Outrageous! God, how greedy the English were. But in fact, it could be done, because the English couldn’t grow drinkable wine in their horrible damp country but did drink wine, and in astonishing quantities. And there were things they made that you could send south-dull boring things like finished wool and iron guns and coal, that you could exchange for a lot of wine which the English wouldn’t know was cheap.

“Milorrd,” she giggled, curtsied again. “I would be honoured if I can speak to my husband about this matter and my husband, too, will be honoured but…”

They bargained carefully until the number of barrels they had to give the Earl was one in twenty. No matter. She had made the connection. Now she needed to strengthen it.

She offered her hand to the Earl, who gripped it with surprising strength, then turned it over and kissed the palm like a lover. He stood between her and the Queen so she couldn’t see, but the meaning was plain. She tingled all over, caught Carey’s cynical smile, also found herself smiling with pure delight. Hooked, by God, she could still hook them. She gave a little tremble as she curtseyed once more-ay, her poor knees and her pinched toes-fluttered her eyelids as she looked up at the towering gold and white of the favourite.

“Milord, I must not trouble you anymore with my foolishness,” she whispered.

He leaned in, gingery and pink under the white lead paste on his face. “Will you join us for the card game afterward, Signora?” he breathed.

“I am a terrible card-player,” she lied. “My poor woman’s brain cannot even remember the points.”

“Perhaps I can teach you,” smiled the Earl.

“That would be such an honour, milorrd,” she said in English. “Then yes, if you will ’elp me not lose too much and make my ’usband angrry. Thank you, thank you, milorrd.”

She stepped neatly away, retrieving her hand from the Earl’s grip, and dived into the group of women trying to get a drink of spiced wine from one of the silver mixing bowls. Emilia’s teeth were creaking with thirst in the heat, and as soon as she tasted the stuff they were drinking she knew she could make the sweet wine farm work for her, Signor Bonnetti, and even the Earl.

Carey stood behind her, blocking her escape from the group of women, so she finished the deal by handing him the black velvet bag with the necklace in it.
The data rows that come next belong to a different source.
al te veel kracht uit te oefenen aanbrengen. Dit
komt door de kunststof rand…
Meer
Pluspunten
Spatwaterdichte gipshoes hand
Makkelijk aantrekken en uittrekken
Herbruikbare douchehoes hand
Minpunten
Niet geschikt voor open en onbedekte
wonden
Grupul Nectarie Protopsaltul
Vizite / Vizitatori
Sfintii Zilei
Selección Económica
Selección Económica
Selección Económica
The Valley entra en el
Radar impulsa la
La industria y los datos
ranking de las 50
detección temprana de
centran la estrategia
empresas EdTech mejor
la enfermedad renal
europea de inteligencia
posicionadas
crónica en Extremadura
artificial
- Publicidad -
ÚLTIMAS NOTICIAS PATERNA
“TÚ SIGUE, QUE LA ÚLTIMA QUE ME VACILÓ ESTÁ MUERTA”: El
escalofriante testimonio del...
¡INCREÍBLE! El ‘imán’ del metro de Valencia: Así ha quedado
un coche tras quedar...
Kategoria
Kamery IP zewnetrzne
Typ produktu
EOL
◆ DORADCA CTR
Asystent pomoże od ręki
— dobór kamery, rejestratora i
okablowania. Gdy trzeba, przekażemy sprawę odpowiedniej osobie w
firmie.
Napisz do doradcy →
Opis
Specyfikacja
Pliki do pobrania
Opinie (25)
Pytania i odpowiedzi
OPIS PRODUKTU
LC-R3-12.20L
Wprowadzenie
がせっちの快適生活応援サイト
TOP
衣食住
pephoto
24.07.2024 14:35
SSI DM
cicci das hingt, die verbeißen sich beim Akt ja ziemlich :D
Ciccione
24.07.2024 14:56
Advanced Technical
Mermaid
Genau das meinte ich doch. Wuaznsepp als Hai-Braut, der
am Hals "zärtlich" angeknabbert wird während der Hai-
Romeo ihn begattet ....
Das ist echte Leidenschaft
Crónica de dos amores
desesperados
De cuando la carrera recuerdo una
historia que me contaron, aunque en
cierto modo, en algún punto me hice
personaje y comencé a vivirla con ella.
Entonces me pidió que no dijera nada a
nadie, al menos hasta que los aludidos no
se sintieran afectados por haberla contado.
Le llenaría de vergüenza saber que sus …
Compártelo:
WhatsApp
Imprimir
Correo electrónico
His fingers explored it expertly to be sure she hadn’t coney-catched him, then he smiled down at her as she curtseyed to him with her best modest smile.

“Are you happy, Signora?” asked the chestnut-headed reiver. She had to curtsey again while she sorted her thoughts. Would he be jealous? That would be nice.

“Oh very happy, M. le depute, it is easy to see why the Queen loves milord of Essex. And you? Are you happy?”

He shook his head and put the bag containing fifty pounds’ worth of gold and garnets that might be rubies into his inside doublet pocket. “What is it that makes me fear we may never meet again?” he said with a creditable attempt at an abandoned lover’s face, so Emilia had to laugh at him. He was quite right. He had cheated her, sold her bad guns, caused a nightmare in horrible Ireland, made the Spanish keep her two surviving children in the Flemish convent and forget their Italian, become prim, prosy, boring little Flemings.…But still there was that thread of lust between them. Clearly they would not meet again-now that she had hooked the Queen’s favourite-no matter what her stupid body felt about it. And she would try and find a way for him to die because he clearly knew too much about her and her husband. She might even be able to get her necklace back.